So much for the book, even though I do like Murakami's writing ( or at least its translation)


Friday, August 30, 2013

Madras Cafe - Shoojit Sircar

Had gone in with zero expectations.. ( if anything, with negative ones, thinking perhaps it would be like ek tha tiger or something). So overall was pleasantly surprised.

Its mostly a somewhat simplified story of the LTTE, Prabhakaran and culminated with the Rajiv Gandhi assasination.

Its a strangely uneven movie though.. some pretty bad acting and scenes that could've just been chopped off. A strange and convoluted story.. unnecessarily vague. Nargis Fakhri, gaah the woman just makes me want to slit her throat, even in the very few scenes that she's there.. The unnecessarily Arun Govilish smile of the guy playing Rajiv Gandhi and the constant hero - worshipping.

But overall , its still a decent watch, specially the second half which picks up considerably pace, even though the story is hopelessly lost and muddled by then.

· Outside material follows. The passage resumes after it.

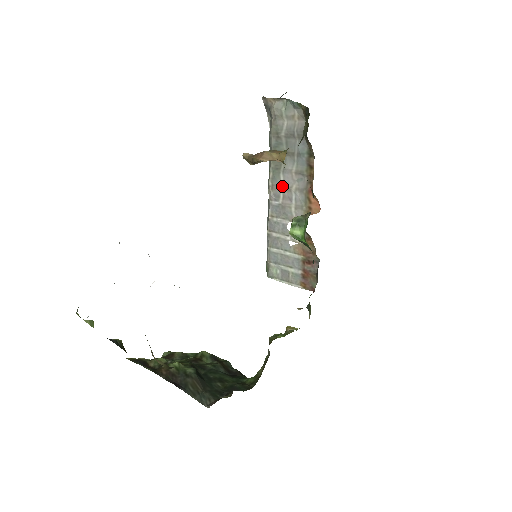
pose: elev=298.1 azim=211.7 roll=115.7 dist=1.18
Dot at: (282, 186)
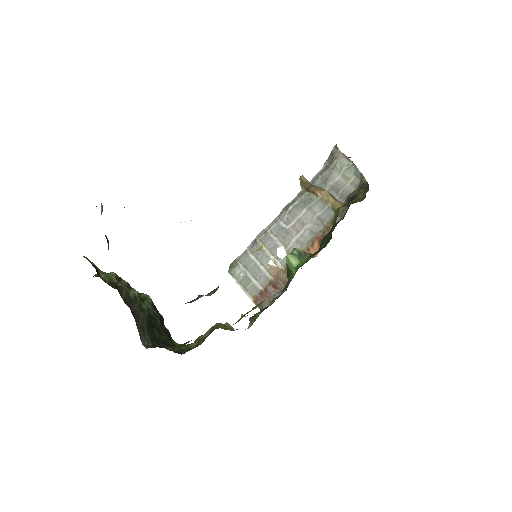
Dot at: (299, 217)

It also does try to avoid too much simplification in terms of heroes and villains, although a bit more nuanced background of the causes of the strife, and Indian's own ambiguous role might have served the story better than the silly wife. I did love the unexpected cast members though, Siddharth Basu, Dibang, Prakash Belawadi.

Not sure if its worth a watch overall.. maybe just barely if you are prepared for its unevenness.


Sunday, August 25, 2013

Before Midnight - Richard Linklater

Was nice in parts but didn't leave the overwhelming love I had for the previous two.

Mostly because I just couldn't identify with Julie. Sure I was rooting for some of the lines, (wiping the toilet seat comes to mind!) and yet she just seemed too contradictory, and Ethan not self absorbed enough, assuming that those were the two stereotypes the movie was aiming for.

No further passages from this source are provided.